Epilogue
Though I never set foot in the house on McPherson Square or at Friendship again, I couldn’t help but follow Evalyn and her friends in the papers through the years.
They continued to live flamboyant lives filled with important people and nothing important at all.
I’d heard it through the grapevine when Evalyn and Ned were divorced.
Given the number of women he’d been with and the amount of alcohol he’d consumed, it was no surprise.
And yet I’d felt a certain sadness for them, for all that was lost.
One chilly spring morning, I opened the papers, and there she was again, in the headlines.
“What are you reading?” Henry asked, bending over me to kiss my forehead. “Your face is scrunched.”
“She’s gone.”
His eyebrows knit together in the way I’d grown to love. “Who?”
“Evalyn McLean. She passed away, of pneumonia.”
“Oh, I’m sorry to hear that.”
“Me too.”
I couldn’t imagine such a vivacious woman frail and on death’s door.
I’d seen her from a distance a few years back.

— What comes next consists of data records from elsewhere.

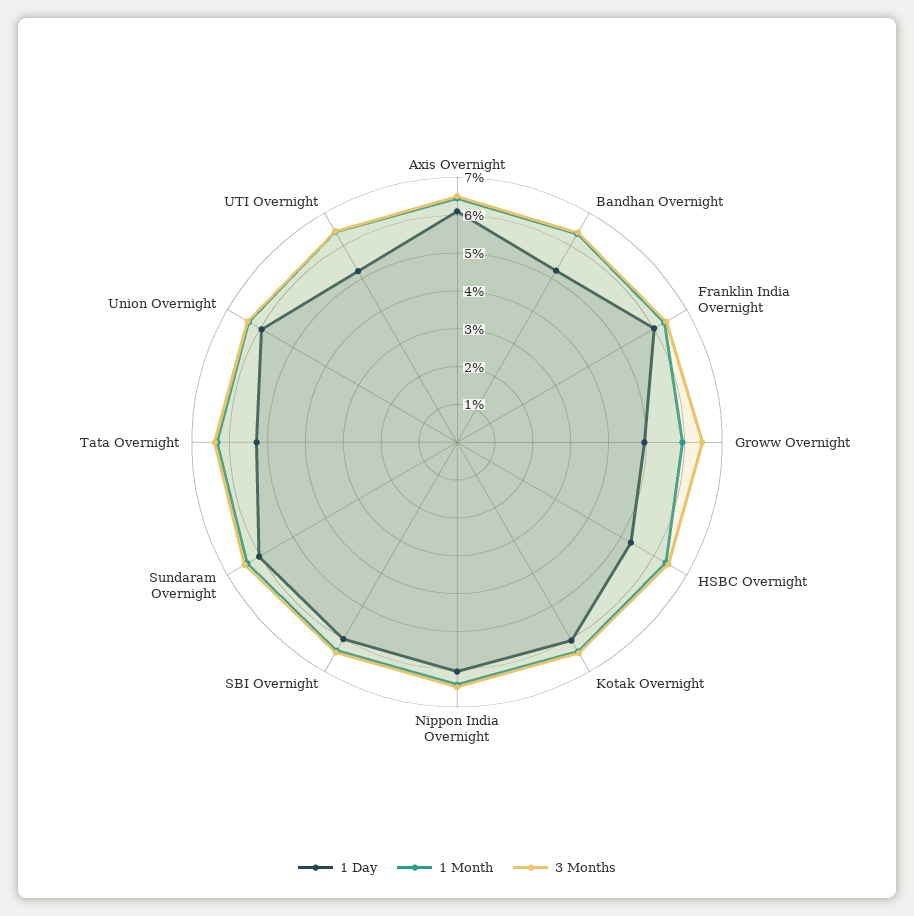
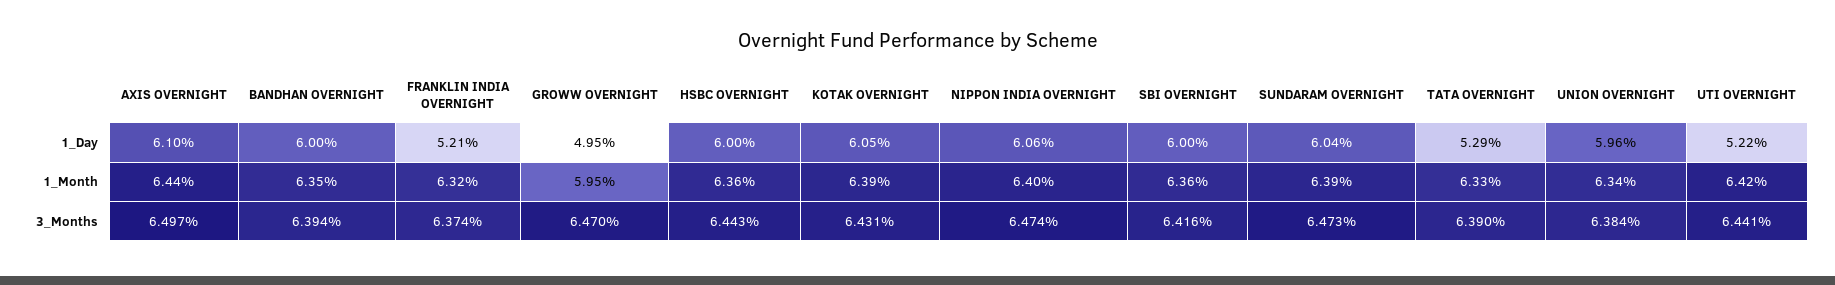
  {
    "1 Day": {
      "Axis Overnight": 6.1,
-     "Bandhan Overnight": 5.25,
+     "Bandhan Overnight": 6,
-     "Franklin India Overnight": 6,
+     "Franklin India Overnight": 5.21,
      "Groww Overnight": 4.95,
-     "HSBC Overnight": 5.25,
+     "HSBC Overnight": 6,
      "Kotak Overnight": 6.05,
      "Nippon India Overnight": 6.06,
      "SBI Overnight": 6,
      "Sundaram Overnight": 6.04,
      "Tata Overnight": 5.29,
      "Union Overnight": 5.96,
      "UTI Overnight": 5.22
    },
    "1 Month": {
      "Axis Overnight": 6.44,
      "Bandhan Overnight": 6.35,
      "Franklin India Overnight": 6.32,
      "Groww Overnight": 5.95,
      "HSBC Overnight": 6.36,
      "Kotak Overnight": 6.39,
      "Nippon India Overnight": 6.4,
      "SBI Overnight": 6.36,
      "Sundaram Overnight": 6.39,
      "Tata Overnight": 6.33,
      "Union Overnight": 6.34,
      "UTI Overnight": 6.42
    },
    "3 Months": {
      "Axis Overnight": 6.497,
      "Bandhan Overnight": 6.394,
      "Franklin India Overnight": 6.374,
      "Groww Overnight": 6.47,
      "HSBC Overnight": 6.443,
      "Kotak Overnight": 6.431,
      "Nippon India Overnight": 6.474,
      "SBI Overnight": 6.416,
      "Sundaram Overnight": 6.473,
      "Tata Overnight": 6.39,
      "Union Overnight": 6.384,
      "UTI Overnight": 6.441
    }
  }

She was driving and had pulled to a stop at a traffic light.
She still wore her tightly curly hair in a tamed waving bob, but it was threaded with gray.
She was wearing a hat, a large fur around her shoulders, and her gloved hands gripped the steering wheel.
Her face was drawn and her eyes were directed ahead, far away, as if she were searching for something beyond the horizon.
Her simple beauty was eroded by time and loss and disappointment, but the tilt of her chin somehow told me she was as vibrant as ever.
Something about her endless vitality made me happy, made me feel young again.
I’d waved but she hadn’t seen me, even as I’d stood on my tiptoes at the edge of the sidewalk, straining to catch her attention—straining to catch a glimpse of the Hope.
When the traffic light had changed to green and the car had inched forward, I’d seen it.
A glint, a flash of flint-blue at her neck before she’d sped away.
As if spooked by the sight of a ghost, I’d rushed home.
Evalyn, it seemed, still stubbornly believed her talisman brought her good luck, even if every sign pointed elsewhere.
I scanned the rest of the article. She’d passed away at sixty years old, predeceased by not one but two of her children, her parents, and her ex-husband.
Ned had died in an asylum. Most of the McLeans’ estate had been lost with their spending habits, and to pay the remainder of their debts, there was to be an auction of Evalyn’s jewels, including the Hope Diamond.
I gasped. “They’re going to auction the Hope Diamond!”
We exchanged a look. And I knew, without uttering a word, that Henry understood what I had to do.
* * *
The day of the auction, I put on my Sunday best and made my way to the auction house.
The place was crowded with exactly the kind of people I’d expected: those from the elite circles I’d so gladly walked away from many years before, except these were a whole new set.
The world had shifted, moved on, and there was a new stream of important people filling the vacancies of the rich and powerful just as eagerly.
One face I did recognize. A jeweler fast becoming one of the most renowned in the country and around the world: Harry Winston.
The auctioneer called the crowd to order. “Next up, the lot of Evalyn Walsh McLean’s jewelry, including the famed Star of the East and, of course, the Hope Diamond.”
The crowd hushed.
The auctioneer rattled off the statistics about the incredible collection and decreed if there were no takers for the lot in its entirety, each piece would be auctioned off in due course.
“Sir.” A gentleman raised his paddle. “Could you tell us more about the Hope Diamond?”
“Certainly.”
The auctioneer returned to the Hope to describe its dimensions and its history, the audience rapt by his every word.
While I listened, I found myself asking the question that had haunted me those years ago when I’d first stepped into Evalyn’s world.
Was the curse real? After the many misfortunes that befell Evalyn, her staff, and her friends, the deaths of her children and her husband, and, of course, Julien’s death as well, I knew what I believed. I believed in possibilities.
At last, the auctioneer came to the part for which we’d all been waiting.
“It is said this rare blue diamond is cursed. Many believe it brings bad luck to all who own it and potentially all those who hold it, wear it, or”—he paused for effect—“even to those who merely look upon it.”
The crowd gasped again.
I pictured Evalyn’s face and her would-be delight in such a spectacle surrounding her beloved necklace and smiled.